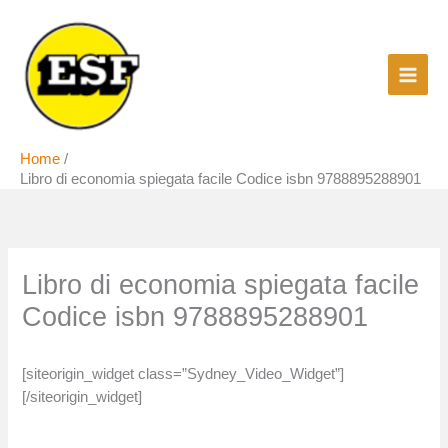
Vai
al
contenuto
Home
Libro di economia spiegata facile Codice isbn 9788895288901
Libro di economia spiegata facile
Codice isbn 9788895288901
[siteorigin_widget class=”Sydney_Video_Widget”]
[/siteorigin_widget]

- [Task statement]: Your answer must be an exact repeat of all the records, minus the pictures.

- [Solution below]:
Vai
al
contenuto
Home
Libro di economia spiegata facile Codice isbn 9788895288901
Libro di economia spiegata facile
Codice isbn 9788895288901
[siteorigin_widget class=”Sydney_Video_Widget”]
[/siteorigin_widget]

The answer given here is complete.